*Task prompt*:
Of all the lines below, output only those starting at the one with "none; stroke-linecap: round;" and ending at the one with "#9583a1; stroke-width: 11", both ends included, exactly as written.

*Listed records*:
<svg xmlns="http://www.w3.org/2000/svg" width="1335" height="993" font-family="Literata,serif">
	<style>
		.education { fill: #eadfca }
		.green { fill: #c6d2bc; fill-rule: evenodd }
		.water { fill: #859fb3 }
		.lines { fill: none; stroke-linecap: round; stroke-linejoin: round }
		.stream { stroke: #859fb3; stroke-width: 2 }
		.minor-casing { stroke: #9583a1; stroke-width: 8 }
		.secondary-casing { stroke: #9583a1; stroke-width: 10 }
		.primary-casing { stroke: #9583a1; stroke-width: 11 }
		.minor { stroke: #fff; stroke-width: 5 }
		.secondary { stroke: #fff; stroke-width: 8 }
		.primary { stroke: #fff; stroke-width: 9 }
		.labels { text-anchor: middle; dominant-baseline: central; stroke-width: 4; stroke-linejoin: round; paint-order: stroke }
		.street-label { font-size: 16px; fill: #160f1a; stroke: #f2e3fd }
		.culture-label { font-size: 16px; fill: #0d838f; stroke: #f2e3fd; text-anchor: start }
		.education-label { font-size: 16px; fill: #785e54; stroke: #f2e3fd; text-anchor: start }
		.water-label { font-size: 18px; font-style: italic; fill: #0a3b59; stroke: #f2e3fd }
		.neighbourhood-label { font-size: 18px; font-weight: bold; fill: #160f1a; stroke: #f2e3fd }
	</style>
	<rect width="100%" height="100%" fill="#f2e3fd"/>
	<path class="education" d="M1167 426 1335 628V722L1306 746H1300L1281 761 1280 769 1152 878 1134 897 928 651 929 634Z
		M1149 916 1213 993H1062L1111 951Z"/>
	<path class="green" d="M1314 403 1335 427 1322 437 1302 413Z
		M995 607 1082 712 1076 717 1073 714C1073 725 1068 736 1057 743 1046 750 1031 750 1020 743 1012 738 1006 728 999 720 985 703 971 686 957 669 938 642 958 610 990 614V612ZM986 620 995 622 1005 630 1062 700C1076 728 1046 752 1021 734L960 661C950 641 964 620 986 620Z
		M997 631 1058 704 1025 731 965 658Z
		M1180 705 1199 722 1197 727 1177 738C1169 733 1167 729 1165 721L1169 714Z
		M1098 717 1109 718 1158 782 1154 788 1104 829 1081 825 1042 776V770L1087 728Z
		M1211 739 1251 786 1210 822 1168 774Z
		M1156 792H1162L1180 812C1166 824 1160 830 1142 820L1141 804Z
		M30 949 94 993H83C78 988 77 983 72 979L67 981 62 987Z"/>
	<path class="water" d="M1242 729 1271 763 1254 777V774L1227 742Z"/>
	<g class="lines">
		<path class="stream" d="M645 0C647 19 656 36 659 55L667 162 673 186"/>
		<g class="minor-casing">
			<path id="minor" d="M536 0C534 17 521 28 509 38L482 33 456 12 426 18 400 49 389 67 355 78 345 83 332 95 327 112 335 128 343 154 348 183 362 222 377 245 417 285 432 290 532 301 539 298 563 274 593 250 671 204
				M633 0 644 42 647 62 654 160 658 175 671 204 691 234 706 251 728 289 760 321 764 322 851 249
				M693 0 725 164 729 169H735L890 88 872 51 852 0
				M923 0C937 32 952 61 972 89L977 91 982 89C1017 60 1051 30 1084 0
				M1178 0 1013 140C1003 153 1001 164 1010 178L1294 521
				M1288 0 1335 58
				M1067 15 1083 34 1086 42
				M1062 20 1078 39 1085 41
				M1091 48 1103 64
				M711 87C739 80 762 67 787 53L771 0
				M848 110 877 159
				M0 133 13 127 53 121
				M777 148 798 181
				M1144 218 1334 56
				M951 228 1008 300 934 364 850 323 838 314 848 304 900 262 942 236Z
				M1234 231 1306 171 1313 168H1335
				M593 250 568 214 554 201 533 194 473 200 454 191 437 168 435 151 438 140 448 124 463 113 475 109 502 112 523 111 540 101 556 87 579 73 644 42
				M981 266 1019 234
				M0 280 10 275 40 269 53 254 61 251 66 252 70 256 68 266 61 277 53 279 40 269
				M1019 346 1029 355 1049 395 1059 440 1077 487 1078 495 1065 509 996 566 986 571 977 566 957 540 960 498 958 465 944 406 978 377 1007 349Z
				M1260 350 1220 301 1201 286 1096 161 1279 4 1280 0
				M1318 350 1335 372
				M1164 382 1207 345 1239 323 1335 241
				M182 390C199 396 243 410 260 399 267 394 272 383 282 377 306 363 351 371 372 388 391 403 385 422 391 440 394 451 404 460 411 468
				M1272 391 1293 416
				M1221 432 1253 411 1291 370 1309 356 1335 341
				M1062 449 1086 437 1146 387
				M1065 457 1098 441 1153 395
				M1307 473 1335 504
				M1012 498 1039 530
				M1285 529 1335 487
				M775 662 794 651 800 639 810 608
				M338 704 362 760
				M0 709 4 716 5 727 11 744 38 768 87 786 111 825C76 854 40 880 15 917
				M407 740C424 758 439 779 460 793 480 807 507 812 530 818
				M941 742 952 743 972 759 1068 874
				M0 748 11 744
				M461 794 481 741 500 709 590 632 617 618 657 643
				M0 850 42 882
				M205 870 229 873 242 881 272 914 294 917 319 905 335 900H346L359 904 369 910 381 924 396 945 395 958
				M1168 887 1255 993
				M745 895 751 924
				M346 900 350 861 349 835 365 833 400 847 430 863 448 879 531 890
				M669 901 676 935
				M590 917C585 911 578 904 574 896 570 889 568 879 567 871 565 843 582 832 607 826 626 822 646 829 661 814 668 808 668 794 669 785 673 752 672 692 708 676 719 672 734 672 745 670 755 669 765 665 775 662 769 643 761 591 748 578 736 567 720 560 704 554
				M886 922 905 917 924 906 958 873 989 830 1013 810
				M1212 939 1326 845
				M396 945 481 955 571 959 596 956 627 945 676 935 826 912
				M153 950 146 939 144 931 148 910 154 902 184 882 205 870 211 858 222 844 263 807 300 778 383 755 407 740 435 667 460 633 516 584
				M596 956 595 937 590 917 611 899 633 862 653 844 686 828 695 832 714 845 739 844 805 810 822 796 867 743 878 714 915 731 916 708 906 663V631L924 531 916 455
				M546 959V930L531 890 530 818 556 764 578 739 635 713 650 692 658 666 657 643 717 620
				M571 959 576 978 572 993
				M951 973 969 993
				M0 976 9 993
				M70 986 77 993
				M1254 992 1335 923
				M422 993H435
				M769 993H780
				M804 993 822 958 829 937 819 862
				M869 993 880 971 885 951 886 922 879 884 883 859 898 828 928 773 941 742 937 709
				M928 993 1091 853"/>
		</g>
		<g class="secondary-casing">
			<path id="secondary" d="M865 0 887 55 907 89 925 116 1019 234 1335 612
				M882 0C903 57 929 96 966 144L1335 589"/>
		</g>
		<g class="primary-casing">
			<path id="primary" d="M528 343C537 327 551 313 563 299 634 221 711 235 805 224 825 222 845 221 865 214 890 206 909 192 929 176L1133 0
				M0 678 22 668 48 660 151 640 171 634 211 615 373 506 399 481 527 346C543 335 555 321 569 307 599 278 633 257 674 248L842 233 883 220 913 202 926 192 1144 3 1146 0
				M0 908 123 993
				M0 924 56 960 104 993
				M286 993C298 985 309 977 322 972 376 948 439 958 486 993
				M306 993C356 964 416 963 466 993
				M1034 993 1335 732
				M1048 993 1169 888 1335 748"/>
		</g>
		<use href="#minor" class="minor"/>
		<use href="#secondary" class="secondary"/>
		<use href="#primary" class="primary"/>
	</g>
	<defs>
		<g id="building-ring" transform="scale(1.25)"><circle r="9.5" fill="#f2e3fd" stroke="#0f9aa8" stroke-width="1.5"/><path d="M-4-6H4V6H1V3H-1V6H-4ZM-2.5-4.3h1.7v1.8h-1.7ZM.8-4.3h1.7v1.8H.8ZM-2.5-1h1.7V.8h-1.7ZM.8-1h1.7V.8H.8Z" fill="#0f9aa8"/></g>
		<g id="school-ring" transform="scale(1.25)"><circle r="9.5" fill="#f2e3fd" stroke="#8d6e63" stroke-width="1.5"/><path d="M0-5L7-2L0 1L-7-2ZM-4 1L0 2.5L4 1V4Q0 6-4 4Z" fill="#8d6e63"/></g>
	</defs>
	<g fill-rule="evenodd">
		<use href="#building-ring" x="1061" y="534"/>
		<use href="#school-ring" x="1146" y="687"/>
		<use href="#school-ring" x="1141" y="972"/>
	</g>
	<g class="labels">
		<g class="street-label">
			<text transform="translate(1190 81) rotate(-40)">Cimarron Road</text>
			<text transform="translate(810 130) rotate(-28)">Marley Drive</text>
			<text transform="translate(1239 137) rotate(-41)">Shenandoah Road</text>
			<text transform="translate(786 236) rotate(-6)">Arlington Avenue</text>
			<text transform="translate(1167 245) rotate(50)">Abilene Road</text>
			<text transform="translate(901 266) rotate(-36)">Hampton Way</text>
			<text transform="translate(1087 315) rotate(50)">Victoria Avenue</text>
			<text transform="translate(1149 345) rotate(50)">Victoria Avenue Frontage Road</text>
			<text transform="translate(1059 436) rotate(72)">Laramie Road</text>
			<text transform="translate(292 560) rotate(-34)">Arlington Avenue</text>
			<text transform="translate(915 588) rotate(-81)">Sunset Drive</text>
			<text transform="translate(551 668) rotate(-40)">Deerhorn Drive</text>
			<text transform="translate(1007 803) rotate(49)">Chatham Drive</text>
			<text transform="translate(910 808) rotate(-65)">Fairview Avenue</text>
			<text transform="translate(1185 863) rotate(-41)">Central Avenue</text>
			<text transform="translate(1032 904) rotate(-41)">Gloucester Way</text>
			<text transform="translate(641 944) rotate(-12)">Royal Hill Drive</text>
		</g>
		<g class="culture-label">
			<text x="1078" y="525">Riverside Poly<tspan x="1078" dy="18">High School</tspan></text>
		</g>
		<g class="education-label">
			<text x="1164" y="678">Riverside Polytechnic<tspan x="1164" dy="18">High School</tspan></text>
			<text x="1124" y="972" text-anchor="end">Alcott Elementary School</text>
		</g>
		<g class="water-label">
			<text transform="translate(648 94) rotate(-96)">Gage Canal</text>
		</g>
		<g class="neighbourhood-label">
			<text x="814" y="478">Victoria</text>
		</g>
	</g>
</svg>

*Exercise answer*:
		.lines { fill: none; stroke-linecap: round; stroke-linejoin: round }
		.stream { stroke: #859fb3; stroke-width: 2 }
		.minor-casing { stroke: #9583a1; stroke-width: 8 }
		.secondary-casing { stroke: #9583a1; stroke-width: 10 }
		.primary-casing { stroke: #9583a1; stroke-width: 11 }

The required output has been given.